Gertrude was born in New York City in 1918. Her father emigrated from Lithuania when he was twelve years old and went on to become a dentist in the United States. Her homemaker mother arrived in the United States from Poland at the age of fourteen. After graduating from college with a Bachelor's degree in chemistry, she worked several years as an office secretary, lab assistant, food analyst, and high school teacher while completing her Masters degree in chemistry at night. She was then hired as a biochemist during World War II at Wellcome Research Laboratories (then located in Tuckahoe, New York). There she worked for many years with prominent scientist George Herbert Hitchings, and together, they pioneered pharmaceutical research, discovering and developing drugs to treat serious and hard-to-manage diseases.

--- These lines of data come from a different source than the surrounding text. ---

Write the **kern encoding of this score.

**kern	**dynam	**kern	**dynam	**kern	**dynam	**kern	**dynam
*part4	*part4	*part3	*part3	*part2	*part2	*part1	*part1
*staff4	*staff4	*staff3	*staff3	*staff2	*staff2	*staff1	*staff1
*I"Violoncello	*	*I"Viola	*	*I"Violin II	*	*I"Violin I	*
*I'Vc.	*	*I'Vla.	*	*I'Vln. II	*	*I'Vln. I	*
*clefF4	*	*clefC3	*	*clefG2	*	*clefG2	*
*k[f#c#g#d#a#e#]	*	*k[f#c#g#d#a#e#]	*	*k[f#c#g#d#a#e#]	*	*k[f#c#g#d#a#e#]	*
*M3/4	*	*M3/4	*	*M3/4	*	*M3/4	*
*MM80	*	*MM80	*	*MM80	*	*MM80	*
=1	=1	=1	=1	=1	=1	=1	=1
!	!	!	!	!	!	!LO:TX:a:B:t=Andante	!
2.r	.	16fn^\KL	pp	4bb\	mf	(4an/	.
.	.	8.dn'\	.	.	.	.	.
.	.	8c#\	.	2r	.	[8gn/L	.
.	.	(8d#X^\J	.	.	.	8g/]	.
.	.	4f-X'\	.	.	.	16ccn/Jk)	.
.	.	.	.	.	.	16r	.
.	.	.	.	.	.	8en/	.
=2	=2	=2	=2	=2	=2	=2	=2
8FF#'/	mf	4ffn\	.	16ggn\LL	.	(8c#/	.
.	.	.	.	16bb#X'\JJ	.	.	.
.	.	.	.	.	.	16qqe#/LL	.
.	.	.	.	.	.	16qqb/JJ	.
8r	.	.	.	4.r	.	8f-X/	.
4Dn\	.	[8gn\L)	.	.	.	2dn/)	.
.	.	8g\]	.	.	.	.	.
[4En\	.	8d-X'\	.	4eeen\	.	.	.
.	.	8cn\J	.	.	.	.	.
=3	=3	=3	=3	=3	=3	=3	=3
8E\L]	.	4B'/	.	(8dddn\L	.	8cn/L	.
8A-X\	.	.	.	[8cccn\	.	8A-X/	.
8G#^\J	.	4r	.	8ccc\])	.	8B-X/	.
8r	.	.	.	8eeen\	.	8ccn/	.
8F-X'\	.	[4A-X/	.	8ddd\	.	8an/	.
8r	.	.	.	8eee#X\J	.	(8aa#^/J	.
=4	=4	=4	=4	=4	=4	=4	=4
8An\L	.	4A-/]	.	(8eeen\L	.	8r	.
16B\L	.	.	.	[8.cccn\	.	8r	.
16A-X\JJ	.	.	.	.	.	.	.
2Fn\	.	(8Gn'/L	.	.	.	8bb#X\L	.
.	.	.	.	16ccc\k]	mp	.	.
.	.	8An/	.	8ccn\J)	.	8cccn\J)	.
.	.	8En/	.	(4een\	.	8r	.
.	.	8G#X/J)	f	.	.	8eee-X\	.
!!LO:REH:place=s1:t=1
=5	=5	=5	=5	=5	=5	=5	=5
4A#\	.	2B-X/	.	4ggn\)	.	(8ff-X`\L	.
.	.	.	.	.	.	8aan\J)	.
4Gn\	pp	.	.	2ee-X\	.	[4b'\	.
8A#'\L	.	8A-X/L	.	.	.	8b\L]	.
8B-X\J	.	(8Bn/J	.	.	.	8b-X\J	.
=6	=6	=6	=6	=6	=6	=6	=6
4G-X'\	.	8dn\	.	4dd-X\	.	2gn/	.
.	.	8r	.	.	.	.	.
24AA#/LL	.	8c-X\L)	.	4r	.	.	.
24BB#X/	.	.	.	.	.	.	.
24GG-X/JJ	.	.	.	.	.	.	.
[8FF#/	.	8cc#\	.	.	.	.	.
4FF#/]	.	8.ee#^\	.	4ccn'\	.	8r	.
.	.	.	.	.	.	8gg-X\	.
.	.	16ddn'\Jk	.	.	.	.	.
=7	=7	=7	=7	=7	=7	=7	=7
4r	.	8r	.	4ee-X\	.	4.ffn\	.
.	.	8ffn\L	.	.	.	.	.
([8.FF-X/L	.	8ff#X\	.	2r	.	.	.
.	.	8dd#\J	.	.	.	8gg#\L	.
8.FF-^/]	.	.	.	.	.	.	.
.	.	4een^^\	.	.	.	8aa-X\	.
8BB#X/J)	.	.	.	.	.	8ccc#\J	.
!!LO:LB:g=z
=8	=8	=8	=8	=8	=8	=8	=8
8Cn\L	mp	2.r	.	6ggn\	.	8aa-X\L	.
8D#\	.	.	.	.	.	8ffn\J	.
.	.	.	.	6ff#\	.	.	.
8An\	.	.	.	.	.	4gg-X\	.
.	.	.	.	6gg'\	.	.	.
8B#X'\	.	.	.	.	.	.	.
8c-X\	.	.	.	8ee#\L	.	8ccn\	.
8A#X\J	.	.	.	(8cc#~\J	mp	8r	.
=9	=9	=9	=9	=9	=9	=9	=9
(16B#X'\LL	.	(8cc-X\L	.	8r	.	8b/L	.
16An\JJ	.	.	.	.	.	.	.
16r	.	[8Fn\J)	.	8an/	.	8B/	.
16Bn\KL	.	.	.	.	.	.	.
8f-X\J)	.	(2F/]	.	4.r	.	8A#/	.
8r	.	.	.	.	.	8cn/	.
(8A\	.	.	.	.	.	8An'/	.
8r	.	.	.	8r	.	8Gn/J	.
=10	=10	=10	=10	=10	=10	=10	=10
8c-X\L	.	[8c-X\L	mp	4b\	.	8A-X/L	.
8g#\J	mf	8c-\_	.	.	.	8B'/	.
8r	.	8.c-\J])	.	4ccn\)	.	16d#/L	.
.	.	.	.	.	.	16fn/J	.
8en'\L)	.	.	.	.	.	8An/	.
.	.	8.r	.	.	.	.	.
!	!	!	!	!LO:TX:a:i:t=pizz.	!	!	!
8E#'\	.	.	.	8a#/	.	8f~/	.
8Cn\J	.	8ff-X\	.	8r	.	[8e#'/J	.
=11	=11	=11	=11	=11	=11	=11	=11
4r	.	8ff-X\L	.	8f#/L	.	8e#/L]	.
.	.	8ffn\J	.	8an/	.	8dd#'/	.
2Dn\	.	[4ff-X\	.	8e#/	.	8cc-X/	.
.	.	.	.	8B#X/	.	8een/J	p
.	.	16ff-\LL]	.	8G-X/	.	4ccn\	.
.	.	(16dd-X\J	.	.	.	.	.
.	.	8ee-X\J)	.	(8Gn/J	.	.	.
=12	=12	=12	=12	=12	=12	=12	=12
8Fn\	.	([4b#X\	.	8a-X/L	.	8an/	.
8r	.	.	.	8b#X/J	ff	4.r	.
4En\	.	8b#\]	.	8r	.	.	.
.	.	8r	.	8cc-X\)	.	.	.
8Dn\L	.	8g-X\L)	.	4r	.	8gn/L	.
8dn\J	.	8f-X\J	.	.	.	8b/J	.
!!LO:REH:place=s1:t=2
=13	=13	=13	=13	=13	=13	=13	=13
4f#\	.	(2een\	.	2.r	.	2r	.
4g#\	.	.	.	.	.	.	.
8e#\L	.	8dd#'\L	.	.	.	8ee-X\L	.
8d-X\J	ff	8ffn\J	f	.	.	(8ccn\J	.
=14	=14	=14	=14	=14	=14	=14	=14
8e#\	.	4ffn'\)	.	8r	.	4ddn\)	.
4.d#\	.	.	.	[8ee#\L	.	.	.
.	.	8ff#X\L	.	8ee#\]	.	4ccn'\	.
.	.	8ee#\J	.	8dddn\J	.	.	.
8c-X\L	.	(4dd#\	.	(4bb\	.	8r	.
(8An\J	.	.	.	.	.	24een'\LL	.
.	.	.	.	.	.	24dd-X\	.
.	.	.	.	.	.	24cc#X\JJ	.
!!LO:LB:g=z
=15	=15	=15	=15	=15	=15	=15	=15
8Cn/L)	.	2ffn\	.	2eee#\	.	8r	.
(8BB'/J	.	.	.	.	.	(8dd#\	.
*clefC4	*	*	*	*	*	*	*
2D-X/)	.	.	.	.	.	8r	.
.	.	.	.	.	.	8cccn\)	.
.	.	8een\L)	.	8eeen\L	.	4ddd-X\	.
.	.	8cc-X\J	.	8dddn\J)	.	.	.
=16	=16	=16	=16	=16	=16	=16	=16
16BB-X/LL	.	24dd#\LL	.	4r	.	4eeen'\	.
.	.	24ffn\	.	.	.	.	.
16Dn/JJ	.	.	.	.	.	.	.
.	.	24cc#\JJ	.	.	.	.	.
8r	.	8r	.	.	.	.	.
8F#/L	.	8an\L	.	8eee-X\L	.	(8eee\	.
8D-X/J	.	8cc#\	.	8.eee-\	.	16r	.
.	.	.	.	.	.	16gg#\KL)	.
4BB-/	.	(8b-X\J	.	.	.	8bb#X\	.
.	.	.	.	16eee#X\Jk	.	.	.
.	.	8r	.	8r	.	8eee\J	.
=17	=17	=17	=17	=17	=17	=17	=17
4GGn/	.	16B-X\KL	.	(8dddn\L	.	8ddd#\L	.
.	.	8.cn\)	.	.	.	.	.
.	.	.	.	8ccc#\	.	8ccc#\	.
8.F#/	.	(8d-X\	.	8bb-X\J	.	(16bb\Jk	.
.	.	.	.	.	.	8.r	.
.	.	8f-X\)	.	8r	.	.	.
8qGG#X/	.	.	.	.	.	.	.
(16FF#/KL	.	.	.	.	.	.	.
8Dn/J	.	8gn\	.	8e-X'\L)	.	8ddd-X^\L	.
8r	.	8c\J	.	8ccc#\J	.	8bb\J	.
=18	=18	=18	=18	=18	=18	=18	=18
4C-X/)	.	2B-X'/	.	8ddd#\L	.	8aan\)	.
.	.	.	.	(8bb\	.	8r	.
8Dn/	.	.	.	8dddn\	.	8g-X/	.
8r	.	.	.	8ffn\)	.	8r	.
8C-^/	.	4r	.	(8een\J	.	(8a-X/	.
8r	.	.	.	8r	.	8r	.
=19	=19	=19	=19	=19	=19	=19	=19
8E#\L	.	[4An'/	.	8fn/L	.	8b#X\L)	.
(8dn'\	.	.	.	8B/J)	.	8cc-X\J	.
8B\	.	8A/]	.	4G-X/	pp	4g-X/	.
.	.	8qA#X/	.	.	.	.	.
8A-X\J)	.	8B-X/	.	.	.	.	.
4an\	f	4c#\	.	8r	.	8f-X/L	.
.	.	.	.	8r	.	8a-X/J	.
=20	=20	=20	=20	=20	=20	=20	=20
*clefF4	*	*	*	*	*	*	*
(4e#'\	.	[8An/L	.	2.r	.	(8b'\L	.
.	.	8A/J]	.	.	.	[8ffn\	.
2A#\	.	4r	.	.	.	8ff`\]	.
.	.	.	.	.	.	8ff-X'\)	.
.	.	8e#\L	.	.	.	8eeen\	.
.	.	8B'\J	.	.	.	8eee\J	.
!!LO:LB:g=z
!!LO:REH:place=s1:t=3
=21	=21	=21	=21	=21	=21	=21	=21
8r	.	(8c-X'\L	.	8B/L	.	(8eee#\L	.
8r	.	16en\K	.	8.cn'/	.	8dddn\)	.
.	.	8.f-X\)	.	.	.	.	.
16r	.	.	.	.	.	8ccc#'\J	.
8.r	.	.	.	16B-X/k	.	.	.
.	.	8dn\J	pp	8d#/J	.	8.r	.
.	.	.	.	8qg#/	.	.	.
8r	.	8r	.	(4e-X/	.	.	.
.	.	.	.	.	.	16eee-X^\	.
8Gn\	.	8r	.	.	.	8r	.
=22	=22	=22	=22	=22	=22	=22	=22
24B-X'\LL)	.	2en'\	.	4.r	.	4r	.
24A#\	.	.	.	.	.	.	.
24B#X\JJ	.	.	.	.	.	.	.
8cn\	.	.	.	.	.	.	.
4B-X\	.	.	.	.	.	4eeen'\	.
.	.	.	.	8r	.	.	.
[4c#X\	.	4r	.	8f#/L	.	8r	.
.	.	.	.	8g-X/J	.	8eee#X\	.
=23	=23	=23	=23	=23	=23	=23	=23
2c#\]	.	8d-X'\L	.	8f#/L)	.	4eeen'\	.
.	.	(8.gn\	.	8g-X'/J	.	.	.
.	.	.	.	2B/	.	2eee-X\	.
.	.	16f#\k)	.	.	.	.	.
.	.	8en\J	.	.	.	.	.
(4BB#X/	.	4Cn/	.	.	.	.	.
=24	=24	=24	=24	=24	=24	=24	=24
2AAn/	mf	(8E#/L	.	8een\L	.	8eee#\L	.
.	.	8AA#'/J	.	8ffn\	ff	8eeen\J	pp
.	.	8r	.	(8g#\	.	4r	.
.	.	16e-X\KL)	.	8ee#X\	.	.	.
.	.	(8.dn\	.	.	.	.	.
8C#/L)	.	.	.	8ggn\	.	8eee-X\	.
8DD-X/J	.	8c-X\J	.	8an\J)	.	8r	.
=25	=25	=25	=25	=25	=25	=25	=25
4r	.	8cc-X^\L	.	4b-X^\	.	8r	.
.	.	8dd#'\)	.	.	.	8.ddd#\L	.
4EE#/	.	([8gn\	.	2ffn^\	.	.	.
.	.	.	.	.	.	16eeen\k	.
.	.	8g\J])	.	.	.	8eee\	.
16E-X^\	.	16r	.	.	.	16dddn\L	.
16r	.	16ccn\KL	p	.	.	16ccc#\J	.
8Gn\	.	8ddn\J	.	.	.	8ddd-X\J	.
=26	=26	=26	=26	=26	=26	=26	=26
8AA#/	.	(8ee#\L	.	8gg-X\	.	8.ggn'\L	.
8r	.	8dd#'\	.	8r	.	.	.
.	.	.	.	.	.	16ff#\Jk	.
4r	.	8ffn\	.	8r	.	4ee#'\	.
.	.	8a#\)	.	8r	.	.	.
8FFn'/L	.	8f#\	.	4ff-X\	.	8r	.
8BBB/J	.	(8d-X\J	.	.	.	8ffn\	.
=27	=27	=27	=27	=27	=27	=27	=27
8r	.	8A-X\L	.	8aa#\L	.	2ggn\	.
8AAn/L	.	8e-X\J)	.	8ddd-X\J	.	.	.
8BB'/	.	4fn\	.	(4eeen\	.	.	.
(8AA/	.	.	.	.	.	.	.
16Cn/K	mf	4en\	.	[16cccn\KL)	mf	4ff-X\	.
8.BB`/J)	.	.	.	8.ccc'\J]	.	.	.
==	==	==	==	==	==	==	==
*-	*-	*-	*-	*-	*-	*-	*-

Why She's Important: One of the most prolific scientists in drug development, Gertrude received the Nobel Prize in Medicine in 1988 with George Herbert Hitchings and Sir James Black for the scientific discovery of drugs to treat leukemia, herpes and other diseases, in addition to the drug that prevents the rejection of kidney transplants.

Her achievements and inventions in this realm include:

--6-mercaptopurine (Purinethol), the first effective treatment for leukemia. (This drug is still widely used today in combination with several other anti-leukemia drugs);
--Azathioprine (Imuran), the first immuno-suppressive agent in organ transplantation; still used today for human kidney transplants as well as severe rheumatoid arthritis and systemic lupus;
--Acyclovir (Zovirax), for viral herpes;
--Allopurinol (Zyloprim), for gout;
--Pyrimethamine (Daraprim), for malaria.

In 1986, researchers, trained by Gertrude and Hitchings and using scientific techniques pioneered by the pair, developed azidothymidine, or AZT, the first drug used to treat AIDS,.

Other Achievements: The holder of more than 45 patents, Gertrude was the recipient of numerous honors and awards for her scientific discoveries, including: receiving the National Medal of Science (1991), the Lemelson-MIT Lifetime Achievement Award (1997), and in 1991 becoming the first woman to be inducted into the National Inventors Hall of Fame. Renowned NBC broadcaster Tom Brokaw, in his book "The Greatest Generation," also devoted a chapter to her.

Education: She earned her Bachelor's degree in Chemistry from Hunter College, and her Master's of Science in Chemistry in 1941 from New York University, in addition to receiving 23 honorary degrees from universities in the U.S. and internationally. She also served as a research professor for some years at Duke University.

Gertrude died in North Carolina in 1999 at age 81.